• Exercise requirements:
For each line of the listing that contains "months", make a copy and return it.

• Provided data:

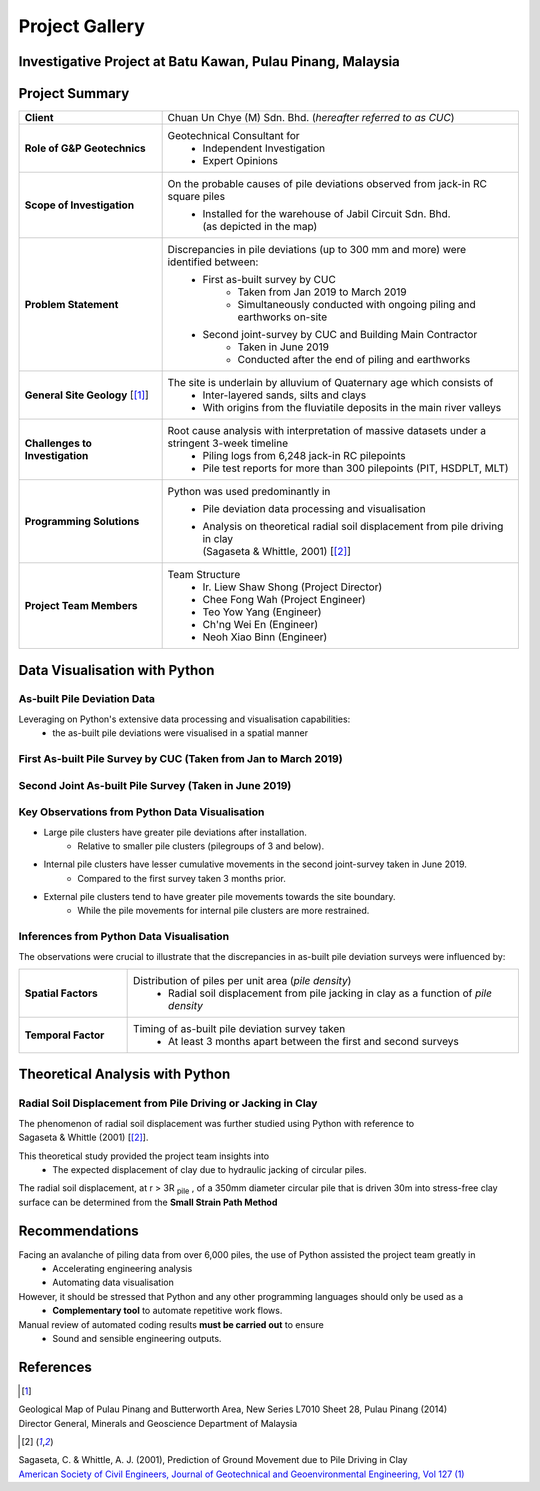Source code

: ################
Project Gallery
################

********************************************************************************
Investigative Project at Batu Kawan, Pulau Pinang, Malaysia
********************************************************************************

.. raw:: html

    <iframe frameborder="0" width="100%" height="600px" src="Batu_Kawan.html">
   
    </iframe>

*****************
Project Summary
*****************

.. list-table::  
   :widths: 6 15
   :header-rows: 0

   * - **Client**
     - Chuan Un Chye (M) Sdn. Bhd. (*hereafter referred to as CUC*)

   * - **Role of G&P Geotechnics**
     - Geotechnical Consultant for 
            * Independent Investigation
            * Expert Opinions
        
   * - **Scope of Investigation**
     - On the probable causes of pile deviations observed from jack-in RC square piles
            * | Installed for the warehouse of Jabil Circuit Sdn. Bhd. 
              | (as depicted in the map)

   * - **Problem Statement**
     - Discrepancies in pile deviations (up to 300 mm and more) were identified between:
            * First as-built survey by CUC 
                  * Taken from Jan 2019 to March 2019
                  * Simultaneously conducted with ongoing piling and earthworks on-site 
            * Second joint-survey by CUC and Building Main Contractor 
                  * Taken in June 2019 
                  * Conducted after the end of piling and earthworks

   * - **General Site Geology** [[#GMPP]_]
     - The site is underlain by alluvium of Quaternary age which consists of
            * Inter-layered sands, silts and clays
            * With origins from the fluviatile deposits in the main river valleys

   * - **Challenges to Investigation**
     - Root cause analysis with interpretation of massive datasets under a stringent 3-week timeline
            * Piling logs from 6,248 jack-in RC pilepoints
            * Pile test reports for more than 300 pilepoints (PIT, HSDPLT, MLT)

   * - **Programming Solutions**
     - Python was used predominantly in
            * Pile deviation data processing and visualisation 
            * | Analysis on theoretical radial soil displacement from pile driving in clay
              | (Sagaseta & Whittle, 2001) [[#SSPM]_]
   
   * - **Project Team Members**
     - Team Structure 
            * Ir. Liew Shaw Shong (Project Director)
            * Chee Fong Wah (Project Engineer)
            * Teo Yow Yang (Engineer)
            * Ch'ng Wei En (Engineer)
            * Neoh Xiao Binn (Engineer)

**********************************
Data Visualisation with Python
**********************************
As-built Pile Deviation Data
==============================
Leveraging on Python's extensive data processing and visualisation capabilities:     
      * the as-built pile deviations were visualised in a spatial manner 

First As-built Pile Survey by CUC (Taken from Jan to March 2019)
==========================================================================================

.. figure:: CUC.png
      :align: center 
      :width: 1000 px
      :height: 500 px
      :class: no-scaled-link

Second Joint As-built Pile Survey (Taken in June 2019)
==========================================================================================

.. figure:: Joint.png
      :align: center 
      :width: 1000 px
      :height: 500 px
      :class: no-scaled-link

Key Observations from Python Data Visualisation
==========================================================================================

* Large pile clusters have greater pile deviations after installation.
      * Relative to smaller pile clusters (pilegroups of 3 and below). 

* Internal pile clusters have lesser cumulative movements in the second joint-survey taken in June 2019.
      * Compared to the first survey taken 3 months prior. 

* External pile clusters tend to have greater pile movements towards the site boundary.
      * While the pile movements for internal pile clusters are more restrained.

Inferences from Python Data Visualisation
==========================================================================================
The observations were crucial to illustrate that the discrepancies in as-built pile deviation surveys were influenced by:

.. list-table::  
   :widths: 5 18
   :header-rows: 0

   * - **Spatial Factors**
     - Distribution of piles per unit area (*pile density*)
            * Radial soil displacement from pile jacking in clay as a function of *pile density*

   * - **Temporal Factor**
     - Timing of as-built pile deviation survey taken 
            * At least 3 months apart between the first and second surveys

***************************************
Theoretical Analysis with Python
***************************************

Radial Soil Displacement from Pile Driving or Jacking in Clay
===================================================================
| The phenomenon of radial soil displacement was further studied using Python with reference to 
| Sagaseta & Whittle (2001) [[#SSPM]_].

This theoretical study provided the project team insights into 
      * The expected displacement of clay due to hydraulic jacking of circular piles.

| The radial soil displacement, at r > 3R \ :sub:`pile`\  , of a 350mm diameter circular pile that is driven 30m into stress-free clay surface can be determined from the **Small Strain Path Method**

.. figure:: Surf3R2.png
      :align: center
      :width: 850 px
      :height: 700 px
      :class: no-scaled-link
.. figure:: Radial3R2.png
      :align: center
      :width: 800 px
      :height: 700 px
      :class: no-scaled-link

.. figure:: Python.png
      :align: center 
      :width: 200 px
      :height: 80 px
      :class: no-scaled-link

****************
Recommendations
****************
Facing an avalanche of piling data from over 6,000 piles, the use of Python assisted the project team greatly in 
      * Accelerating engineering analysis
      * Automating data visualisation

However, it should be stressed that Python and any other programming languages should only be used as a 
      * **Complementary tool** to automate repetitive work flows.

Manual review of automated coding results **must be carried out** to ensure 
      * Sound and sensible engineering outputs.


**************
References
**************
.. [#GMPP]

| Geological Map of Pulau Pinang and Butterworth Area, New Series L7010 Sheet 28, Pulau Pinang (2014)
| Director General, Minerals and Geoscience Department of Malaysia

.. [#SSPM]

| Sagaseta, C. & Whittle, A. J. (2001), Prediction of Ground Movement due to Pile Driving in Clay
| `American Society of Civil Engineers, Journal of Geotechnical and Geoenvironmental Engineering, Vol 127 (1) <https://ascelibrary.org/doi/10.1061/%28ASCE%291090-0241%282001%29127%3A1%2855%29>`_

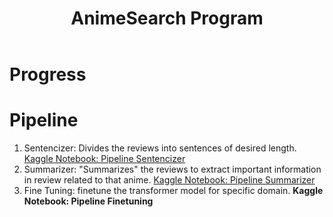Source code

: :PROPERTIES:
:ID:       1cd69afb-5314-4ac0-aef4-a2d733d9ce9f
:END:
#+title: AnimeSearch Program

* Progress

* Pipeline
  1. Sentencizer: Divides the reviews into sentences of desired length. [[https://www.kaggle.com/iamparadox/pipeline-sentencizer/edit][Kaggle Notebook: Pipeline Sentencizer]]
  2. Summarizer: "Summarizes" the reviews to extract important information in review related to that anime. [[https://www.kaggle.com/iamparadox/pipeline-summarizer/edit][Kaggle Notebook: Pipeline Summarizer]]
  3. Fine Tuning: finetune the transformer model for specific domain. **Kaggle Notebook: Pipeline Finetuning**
* * *
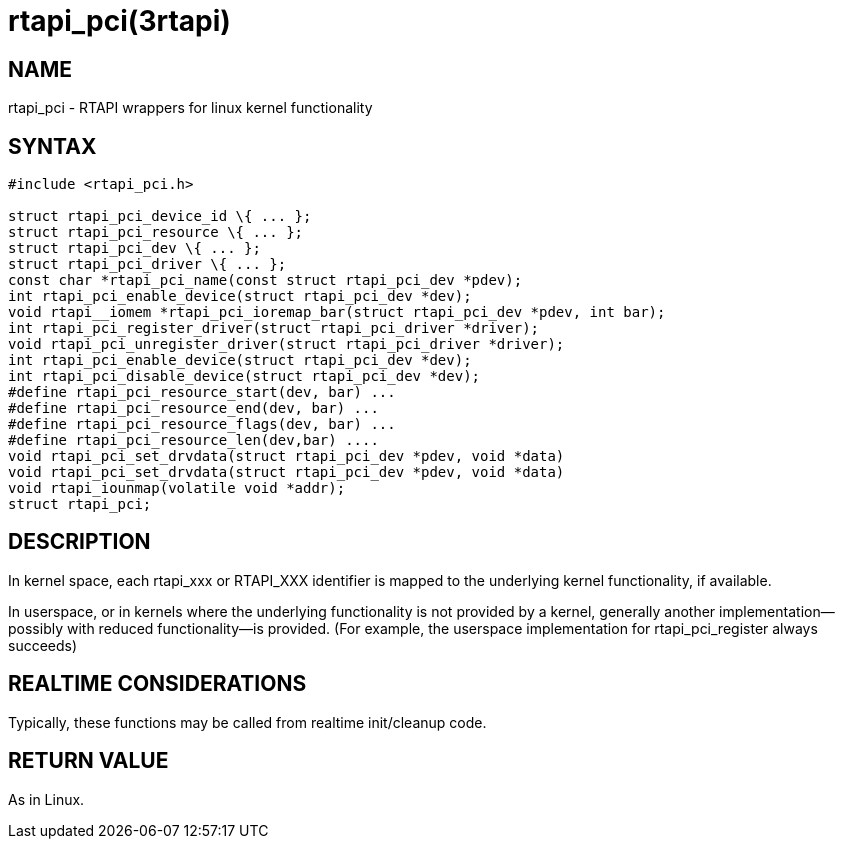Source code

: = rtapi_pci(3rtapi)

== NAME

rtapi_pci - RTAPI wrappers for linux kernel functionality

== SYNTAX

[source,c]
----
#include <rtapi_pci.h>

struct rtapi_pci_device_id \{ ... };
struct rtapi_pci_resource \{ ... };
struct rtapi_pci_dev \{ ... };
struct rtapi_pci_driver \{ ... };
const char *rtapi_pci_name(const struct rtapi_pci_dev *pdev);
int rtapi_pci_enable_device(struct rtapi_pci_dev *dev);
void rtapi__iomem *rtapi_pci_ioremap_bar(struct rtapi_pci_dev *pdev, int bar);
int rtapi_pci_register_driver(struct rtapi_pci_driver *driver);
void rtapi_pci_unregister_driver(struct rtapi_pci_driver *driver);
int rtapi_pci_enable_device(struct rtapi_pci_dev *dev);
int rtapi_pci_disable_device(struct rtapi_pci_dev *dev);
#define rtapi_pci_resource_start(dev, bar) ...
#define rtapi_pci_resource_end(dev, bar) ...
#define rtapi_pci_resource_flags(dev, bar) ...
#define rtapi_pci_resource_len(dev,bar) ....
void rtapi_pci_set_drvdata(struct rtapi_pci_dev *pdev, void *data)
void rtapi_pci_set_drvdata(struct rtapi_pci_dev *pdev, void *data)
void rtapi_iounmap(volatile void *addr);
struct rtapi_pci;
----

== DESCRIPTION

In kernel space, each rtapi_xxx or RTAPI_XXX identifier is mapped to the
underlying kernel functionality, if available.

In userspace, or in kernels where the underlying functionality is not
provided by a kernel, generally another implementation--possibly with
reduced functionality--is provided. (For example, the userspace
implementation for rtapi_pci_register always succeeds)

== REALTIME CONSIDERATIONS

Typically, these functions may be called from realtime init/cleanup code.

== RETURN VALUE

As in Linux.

• Solution for this problem:
      * Compared to the first survey taken 3 months prior. 
            * At least 3 months apart between the first and second surveys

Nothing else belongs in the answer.